Preview image for Herman the Cat story
Herman the Cat story

January 5, 2026

Herman the Cat, Expert Mouser

How a young gray cat received official Coast Guard credentials and kept Baltimore’s wartime docks running during World War II.

In January 1943, at the height of World War II, the U.S. Coast Guard issued an official photo identification card to a cat in Baltimore.

His name was Herman. His occupation was listed as “Expert Mouser.” He had a serial number, a physical description, and a fingerprint. Or rather, a pawprint.

With that card, Herman became an authorized Coast Guard worker, free to roam the docks of Baltimore’s busy harbor while the country prepared ships, supplies, and crews for the war overseas.

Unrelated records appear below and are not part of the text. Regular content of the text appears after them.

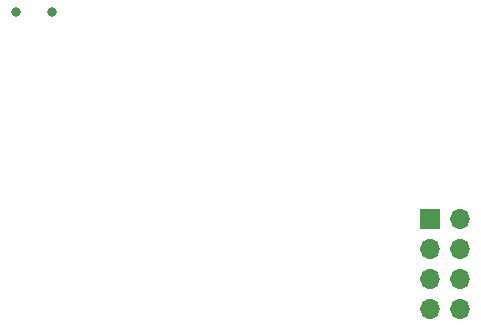
<source format=gbr>
%TF.GenerationSoftware,KiCad,Pcbnew,(5.1.9)-1*%
%TF.CreationDate,2021-02-10T20:51:50+02:00*%
%TF.ProjectId,RVP,5256502e-6b69-4636-9164-5f7063625858,rev?*%
%TF.SameCoordinates,Original*%
%TF.FileFunction,Soldermask,Bot*%
%TF.FilePolarity,Negative*%
%FSLAX46Y46*%
G04 Gerber Fmt 4.6, Leading zero omitted, Abs format (unit mm)*
G04 Created by KiCad (PCBNEW (5.1.9)-1) date 2021-02-10 20:51:50*
%MOMM*%
%LPD*%
G01*
G04 APERTURE LIST*
%ADD10C,0.800000*%
%ADD11O,1.700000X1.700000*%
%ADD12R,1.700000X1.700000*%
G04 APERTURE END LIST*
D10*
%TO.C,SW1*%
X180972420Y-81024000D03*
X183972420Y-81024000D03*
%TD*%
D11*
%TO.C,J1*%
X218540420Y-106170000D03*
X216000420Y-106170000D03*
X218540420Y-103630000D03*
X216000420Y-103630000D03*
X218540420Y-101090000D03*
X216000420Y-101090000D03*
X218540420Y-98550000D03*
D12*
X216000420Y-98550000D03*
%TD*%
M02*

</source>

Wartime ports had a serious problem. Rats thrived along the docks, slipping between cargo holds and warehouses, chewing through ropes, stealing food, and spreading disease. In an era before modern pest control, they were more than a nuisance. They were a threat.

As one Army doctor told The Baltimore Sun in 1943, “It is a good thing to get rid of rats in general. They carry endemic typhus.” The solution, in many cases, was simple and centuries old.

Cats.

Herman was just 8 months old when he was officially hired. Regulations did not say anything about cats being forbidden from service, and so, in a move that feels both practical and quietly absurd, the Coast Guard issued him credentials. His identification card listed his height, weight, green eyes, and gray coat. Where a human fingerprint would normally appear, Herman left a neat pawprint.

Bureaucracy had found a loophole, and Herman walked right through it.

With his ID, Herman had unrestricted access to Pier 4 on Pratt Street. Dock workers were not allowed to stop him as he moved through restricted areas, climbed over crates, and carried out his work. His induction was even featured in Paramount newsreels, shown in movie theaters around the country. Not every dock worker received that kind of national attention.

But Herman’s job extended beyond rat control. Morale mattered during the war, and Herman provided it freely. He allowed dock workers and sailors alike to pet him, an act of trust that suggested he understood his role went beyond pest management. A chief boatswain described him as “an ambassador of good will. A diplomat.”

Herman belonged to a much older maritime tradition. For centuries, cats sailed with crews to control vermin, bring luck, and keep sailors company. Even after the Navy banned alcohol aboard ships, cats remained welcome during World War II, valued for their usefulness and their calming presence in dangerous, high-stress environments.

What happened to Herman after the war is less clearly documented. Records focus on his service rather than his retirement. What is known is that he worked the Baltimore docks during one of the most intense periods of global conflict, at a time when animals were still considered useful, trusted, and officially welcomed into daily operations.

That window did not last.

As decades passed, policies tightened. Quarantine laws grew stricter. Risk assessments multiplied. Animals gradually disappeared from docks, ships, and government workplaces.

Herman remains a snapshot of a moment that no longer exists. A time before paperwork closed every gap, when necessity and trust occasionally outweighed regulation, and when a small gray cat could earn a government ID and quietly help win a war.

Before rules came first, sometimes animals were simply allowed to help.